Based on these understandings, the Founding Fathers created a limited government. The people, acting through the representatives of the free and independent states, created a constitution assigning a limited number of competing powers (what we would call checks and balances) to the three branches of the federal government. The Constitution does not empower the Federal government to intrude on our lives or lord over the states; rather, it was designed specifically to chain down the federal government.

But in the twentieth century, a new set of foundational principles had developed. The American system of government was now based on the assumptions that, ‘God either does not exist or is irrelavent; evolution is our creator; man is basically good–only his environment, or lack of education, or lack of money, or race, makes him do bad things; therefore the moneyed, educated elitists have the right and the duty to use the power of government to help speed up evolution and advance civilisation, and to either improve the lot of those on the lower rungs of society, or eliminate them.’ In other words, ‘We are going to improve the lot of mankind if it kills them’, and according to Daddy, it often does.

We have, as individuals, as a state, and as a nation, accepted the premise that rights come from government and government exists to help people.
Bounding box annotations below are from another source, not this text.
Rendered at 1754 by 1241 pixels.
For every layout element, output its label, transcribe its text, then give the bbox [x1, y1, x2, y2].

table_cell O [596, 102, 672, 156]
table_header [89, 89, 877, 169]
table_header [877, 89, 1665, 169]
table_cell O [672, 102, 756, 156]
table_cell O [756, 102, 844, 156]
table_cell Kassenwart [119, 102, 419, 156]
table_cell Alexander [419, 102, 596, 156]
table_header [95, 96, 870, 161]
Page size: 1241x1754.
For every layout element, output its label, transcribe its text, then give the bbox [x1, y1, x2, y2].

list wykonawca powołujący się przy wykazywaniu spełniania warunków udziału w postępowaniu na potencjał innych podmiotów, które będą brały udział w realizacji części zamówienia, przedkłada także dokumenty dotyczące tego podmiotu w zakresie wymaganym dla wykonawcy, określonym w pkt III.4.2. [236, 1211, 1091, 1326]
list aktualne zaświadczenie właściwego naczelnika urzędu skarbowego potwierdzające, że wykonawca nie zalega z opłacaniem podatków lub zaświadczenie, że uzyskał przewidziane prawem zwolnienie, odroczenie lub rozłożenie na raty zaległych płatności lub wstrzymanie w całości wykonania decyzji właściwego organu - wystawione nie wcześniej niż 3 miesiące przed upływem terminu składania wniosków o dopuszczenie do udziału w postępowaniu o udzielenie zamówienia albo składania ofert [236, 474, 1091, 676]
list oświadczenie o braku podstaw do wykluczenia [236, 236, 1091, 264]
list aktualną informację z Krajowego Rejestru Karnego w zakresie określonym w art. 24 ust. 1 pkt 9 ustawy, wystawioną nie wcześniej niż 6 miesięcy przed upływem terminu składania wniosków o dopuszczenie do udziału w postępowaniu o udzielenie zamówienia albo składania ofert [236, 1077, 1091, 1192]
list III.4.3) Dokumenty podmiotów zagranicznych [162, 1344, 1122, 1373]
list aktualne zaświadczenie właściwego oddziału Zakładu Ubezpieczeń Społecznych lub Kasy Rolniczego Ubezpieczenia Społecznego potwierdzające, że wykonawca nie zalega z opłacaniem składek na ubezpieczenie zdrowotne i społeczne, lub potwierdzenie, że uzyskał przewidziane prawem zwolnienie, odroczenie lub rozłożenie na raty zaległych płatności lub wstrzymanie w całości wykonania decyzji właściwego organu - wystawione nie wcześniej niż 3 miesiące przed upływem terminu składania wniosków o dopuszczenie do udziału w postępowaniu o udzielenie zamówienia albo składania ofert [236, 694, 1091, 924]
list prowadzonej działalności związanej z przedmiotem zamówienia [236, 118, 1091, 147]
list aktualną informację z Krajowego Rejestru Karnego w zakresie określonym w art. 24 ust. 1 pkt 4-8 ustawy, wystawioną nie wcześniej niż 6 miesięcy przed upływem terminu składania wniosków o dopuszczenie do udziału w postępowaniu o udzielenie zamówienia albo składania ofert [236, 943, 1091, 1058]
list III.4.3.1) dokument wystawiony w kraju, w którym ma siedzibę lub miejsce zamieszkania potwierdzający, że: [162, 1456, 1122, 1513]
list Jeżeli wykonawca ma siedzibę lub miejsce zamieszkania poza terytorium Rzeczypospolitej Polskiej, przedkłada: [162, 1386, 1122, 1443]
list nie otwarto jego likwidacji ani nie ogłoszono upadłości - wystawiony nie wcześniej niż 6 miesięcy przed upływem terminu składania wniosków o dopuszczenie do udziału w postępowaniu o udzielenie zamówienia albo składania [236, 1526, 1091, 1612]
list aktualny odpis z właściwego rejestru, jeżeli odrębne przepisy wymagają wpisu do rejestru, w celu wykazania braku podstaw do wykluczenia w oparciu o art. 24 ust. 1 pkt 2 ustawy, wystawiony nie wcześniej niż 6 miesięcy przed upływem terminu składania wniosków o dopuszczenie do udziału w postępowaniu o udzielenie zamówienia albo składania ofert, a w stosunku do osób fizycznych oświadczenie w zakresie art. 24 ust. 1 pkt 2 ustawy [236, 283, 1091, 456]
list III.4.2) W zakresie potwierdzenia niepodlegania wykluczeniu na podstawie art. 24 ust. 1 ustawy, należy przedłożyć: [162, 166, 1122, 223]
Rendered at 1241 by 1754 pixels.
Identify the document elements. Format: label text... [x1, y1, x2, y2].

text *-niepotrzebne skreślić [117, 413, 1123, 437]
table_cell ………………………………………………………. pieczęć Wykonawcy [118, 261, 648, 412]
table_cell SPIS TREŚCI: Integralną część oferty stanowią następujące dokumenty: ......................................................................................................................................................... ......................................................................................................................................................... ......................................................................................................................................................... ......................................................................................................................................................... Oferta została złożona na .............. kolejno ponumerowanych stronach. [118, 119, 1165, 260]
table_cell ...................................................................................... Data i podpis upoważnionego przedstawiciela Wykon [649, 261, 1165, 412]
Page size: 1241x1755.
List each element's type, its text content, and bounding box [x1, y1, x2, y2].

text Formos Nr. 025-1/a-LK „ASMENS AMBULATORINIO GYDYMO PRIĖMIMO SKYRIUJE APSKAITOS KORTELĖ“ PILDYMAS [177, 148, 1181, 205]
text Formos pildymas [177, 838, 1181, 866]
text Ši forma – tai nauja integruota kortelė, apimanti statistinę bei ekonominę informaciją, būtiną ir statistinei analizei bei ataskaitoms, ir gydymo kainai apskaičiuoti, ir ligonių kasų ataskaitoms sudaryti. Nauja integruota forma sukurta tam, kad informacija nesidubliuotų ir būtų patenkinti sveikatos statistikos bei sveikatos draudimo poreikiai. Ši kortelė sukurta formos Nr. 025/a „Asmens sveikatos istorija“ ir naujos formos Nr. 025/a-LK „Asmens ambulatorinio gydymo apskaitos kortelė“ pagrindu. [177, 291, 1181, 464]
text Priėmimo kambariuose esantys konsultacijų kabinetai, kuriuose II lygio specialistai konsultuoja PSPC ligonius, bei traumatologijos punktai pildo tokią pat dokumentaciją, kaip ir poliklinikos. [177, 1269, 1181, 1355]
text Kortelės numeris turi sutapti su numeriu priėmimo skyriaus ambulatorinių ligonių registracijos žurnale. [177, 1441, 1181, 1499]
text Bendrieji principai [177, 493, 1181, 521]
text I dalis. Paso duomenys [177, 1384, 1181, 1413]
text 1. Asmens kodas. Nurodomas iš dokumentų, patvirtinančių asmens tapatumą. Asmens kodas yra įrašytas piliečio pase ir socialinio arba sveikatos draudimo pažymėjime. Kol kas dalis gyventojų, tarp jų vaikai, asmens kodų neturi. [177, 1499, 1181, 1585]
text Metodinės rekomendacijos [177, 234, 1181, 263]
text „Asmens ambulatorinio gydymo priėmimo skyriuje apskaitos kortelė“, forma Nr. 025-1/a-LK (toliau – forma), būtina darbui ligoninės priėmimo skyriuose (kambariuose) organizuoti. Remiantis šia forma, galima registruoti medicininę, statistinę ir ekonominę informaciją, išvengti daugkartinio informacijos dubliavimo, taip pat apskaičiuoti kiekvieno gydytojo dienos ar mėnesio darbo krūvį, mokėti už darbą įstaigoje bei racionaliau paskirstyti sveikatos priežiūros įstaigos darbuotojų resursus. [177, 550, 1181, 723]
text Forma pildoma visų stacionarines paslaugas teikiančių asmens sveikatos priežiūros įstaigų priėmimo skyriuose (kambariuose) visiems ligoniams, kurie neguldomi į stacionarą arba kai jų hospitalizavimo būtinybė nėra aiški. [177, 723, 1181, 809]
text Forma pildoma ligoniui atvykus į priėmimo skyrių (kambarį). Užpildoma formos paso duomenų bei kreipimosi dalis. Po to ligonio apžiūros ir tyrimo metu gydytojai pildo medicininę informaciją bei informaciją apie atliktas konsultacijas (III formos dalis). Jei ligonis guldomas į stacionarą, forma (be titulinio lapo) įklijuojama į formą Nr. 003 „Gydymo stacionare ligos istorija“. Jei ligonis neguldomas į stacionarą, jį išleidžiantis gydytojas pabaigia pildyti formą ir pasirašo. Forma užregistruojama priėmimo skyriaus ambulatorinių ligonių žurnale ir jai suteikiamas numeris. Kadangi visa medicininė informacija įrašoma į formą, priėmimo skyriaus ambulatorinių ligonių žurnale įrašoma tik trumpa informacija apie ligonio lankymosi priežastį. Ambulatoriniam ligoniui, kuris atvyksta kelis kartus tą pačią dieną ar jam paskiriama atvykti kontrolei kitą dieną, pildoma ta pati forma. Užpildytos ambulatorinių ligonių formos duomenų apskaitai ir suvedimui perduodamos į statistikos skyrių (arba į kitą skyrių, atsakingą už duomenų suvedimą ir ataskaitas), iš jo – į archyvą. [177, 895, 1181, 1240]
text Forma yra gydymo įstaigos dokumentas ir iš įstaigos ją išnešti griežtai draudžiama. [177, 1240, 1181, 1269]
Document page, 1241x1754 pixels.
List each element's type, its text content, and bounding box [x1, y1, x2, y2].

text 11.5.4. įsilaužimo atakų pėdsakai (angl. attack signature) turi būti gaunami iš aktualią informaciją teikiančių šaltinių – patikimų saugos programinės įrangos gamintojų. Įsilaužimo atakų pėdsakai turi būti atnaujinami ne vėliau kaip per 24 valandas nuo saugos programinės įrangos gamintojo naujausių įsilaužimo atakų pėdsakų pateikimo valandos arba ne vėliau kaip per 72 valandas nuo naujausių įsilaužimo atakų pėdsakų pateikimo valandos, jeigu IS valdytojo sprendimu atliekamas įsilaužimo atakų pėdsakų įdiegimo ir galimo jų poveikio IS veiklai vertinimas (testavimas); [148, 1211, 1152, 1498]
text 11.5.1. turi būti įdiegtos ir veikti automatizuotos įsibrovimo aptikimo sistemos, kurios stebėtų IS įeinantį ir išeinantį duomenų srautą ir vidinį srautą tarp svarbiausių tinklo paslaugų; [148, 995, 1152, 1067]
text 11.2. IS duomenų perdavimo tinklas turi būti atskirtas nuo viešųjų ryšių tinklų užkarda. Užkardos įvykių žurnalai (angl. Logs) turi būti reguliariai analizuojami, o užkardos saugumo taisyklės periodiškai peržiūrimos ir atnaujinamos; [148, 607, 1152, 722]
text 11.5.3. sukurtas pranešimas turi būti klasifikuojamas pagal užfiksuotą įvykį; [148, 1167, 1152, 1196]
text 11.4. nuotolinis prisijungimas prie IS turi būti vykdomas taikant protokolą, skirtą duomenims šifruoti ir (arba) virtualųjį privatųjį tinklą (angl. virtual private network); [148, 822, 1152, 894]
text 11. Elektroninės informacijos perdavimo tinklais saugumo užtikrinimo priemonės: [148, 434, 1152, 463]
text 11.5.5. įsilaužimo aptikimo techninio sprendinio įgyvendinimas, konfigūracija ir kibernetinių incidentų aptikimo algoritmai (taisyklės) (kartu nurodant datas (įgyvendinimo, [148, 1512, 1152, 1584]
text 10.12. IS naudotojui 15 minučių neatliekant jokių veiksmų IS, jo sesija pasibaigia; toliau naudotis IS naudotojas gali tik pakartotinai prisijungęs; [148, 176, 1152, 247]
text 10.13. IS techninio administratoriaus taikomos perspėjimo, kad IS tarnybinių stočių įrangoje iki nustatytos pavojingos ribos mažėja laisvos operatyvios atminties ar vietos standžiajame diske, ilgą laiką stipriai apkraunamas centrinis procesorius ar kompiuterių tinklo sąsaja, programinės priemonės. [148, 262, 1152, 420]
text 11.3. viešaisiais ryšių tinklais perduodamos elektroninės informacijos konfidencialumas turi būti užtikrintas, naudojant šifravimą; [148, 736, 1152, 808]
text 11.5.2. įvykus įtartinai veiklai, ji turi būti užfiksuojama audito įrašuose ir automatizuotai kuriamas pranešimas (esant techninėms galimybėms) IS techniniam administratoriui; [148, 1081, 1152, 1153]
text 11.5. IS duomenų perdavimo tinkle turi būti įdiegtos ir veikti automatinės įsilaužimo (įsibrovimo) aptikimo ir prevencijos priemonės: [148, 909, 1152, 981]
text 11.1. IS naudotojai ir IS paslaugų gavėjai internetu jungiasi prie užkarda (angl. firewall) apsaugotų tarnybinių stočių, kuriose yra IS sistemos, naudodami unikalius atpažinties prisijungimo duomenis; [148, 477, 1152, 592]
This is the most bloody and tyrannical idea in human history . . . The question of who God is, who man is , what rights are and where they come from, and the proper role of government, are more than just theory; they are life and death.

The economic crisis is fruit the roots of which are in the hearts of ‘we the people’ who have elected leaders that think government is the solution for everything.

Finally, Daddy offered six things we can do (or stop doing):

      1. Stop worshipping Washington and the government

     2. Stop believing lies and letting other people do your thinking for you

      3. Start with yourself and your family

      4. Stop being part of the problem

      5. Get involved at the state and local level first

      6. Vote principle over party politics

He closed with the words of Stonewall Jackson: ‘Duty is ours, results are God’s’.

If we do not have repentance, revival, and reformation, we will surely have escalating revolution and tyranny.